▶ [WHAT YOU SHOULD DO]
Return the records that follow, unchanged and complete.

▶ [DATA EXCERPTS]
╭──
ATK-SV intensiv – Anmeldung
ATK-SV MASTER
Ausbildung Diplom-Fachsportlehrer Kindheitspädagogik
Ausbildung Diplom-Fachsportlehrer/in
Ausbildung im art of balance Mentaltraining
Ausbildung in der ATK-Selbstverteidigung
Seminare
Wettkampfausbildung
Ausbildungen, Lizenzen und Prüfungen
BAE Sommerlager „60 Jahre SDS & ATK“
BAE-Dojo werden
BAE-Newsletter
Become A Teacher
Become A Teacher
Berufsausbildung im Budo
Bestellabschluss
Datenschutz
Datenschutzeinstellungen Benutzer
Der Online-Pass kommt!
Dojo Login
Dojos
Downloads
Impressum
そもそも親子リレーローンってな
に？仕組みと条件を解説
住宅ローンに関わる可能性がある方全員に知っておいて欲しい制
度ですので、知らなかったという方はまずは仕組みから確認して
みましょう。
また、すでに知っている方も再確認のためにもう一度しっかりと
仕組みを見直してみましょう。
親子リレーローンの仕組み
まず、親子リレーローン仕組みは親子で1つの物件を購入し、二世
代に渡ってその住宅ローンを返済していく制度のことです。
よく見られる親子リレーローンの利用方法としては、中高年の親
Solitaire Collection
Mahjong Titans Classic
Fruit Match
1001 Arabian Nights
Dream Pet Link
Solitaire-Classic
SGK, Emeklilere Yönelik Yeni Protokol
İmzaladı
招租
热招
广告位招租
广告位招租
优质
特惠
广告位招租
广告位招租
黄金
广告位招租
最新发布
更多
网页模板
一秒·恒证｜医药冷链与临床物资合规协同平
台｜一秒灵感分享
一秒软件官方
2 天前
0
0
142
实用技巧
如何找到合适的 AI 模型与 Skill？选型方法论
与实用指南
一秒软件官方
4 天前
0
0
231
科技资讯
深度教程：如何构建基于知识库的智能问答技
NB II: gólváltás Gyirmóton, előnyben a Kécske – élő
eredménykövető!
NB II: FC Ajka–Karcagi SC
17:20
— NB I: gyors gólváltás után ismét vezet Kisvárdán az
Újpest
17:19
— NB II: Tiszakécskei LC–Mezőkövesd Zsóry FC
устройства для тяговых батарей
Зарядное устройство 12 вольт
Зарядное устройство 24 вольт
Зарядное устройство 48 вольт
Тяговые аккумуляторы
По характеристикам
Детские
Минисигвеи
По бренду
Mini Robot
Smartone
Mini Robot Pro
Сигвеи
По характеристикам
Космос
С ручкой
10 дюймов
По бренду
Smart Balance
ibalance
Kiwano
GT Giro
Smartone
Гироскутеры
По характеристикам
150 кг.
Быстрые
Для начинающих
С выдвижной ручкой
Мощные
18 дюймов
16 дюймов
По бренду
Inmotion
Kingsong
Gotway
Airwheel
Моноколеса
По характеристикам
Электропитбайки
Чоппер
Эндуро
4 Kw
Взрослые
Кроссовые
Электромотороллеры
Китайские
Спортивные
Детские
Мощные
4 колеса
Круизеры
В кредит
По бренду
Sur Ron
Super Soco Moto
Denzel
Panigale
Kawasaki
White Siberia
╰──
▶ [RESULT OF THIS EXERCISE]
ATK-SV intensiv – Anmeldung
ATK-SV MASTER
Ausbildung Diplom-Fachsportlehrer Kindheitspädagogik
Ausbildung Diplom-Fachsportlehrer/in
Ausbildung im art of balance Mentaltraining
Ausbildung in der ATK-Selbstverteidigung
Seminare
Wettkampfausbildung
Ausbildungen, Lizenzen und Prüfungen
BAE Sommerlager „60 Jahre SDS & ATK“
BAE-Dojo werden
BAE-Newsletter
Become A Teacher
Become A Teacher
Berufsausbildung im Budo
Bestellabschluss
Datenschutz
Datenschutzeinstellungen Benutzer
Der Online-Pass kommt!
Dojo Login
Dojos
Downloads
Impressum
そもそも親子リレーローンってな
に？仕組みと条件を解説
住宅ローンに関わる可能性がある方全員に知っておいて欲しい制
度ですので、知らなかったという方はまずは仕組みから確認して
みましょう。
また、すでに知っている方も再確認のためにもう一度しっかりと
仕組みを見直してみましょう。
親子リレーローンの仕組み
まず、親子リレーローン仕組みは親子で1つの物件を購入し、二世
代に渡ってその住宅ローンを返済していく制度のことです。
よく見られる親子リレーローンの利用方法としては、中高年の親
Solitaire Collection
Mahjong Titans Classic
Fruit Match
1001 Arabian Nights
Dream Pet Link
Solitaire-Classic
SGK, Emeklilere Yönelik Yeni Protokol
İmzaladı
招租
热招
广告位招租
广告位招租
优质
特惠
广告位招租
广告位招租
黄金
广告位招租
最新发布
更多
网页模板
一秒·恒证｜医药冷链与临床物资合规协同平
台｜一秒灵感分享
一秒软件官方
2 天前
0
0
142
实用技巧
如何找到合适的 AI 模型与 Skill？选型方法论
与实用指南
一秒软件官方
4 天前
0
0
231
科技资讯
深度教程：如何构建基于知识库的智能问答技
NB II: gólváltás Gyirmóton, előnyben a Kécske – élő
eredménykövető!
NB II: FC Ajka–Karcagi SC
17:20
— NB I: gyors gólváltás után ismét vezet Kisvárdán az
Újpest
17:19
— NB II: Tiszakécskei LC–Mezőkövesd Zsóry FC
устройства для тяговых батарей
Зарядное устройство 12 вольт
Зарядное устройство 24 вольт
Зарядное устройство 48 вольт
Тяговые аккумуляторы
По характеристикам
Детские
Минисигвеи
По бренду
Mini Robot
Smartone
Mini Robot Pro
Сигвеи
По характеристикам
Космос
С ручкой
10 дюймов
По бренду
Smart Balance
ibalance
Kiwano
GT Giro
Smartone
Гироскутеры
По характеристикам
150 кг.
Быстрые
Для начинающих
С выдвижной ручкой
Мощные
18 дюймов
16 дюймов
По бренду
Inmotion
Kingsong
Gotway
Airwheel
Моноколеса
По характеристикам
Электропитбайки
Чоппер
Эндуро
4 Kw
Взрослые
Кроссовые
Электромотороллеры
Китайские
Спортивные
Детские
Мощные
4 колеса
Круизеры
В кредит
По бренду
Sur Ron
Super Soco Moto
Denzel
Panigale
Kawasaki
White Siberia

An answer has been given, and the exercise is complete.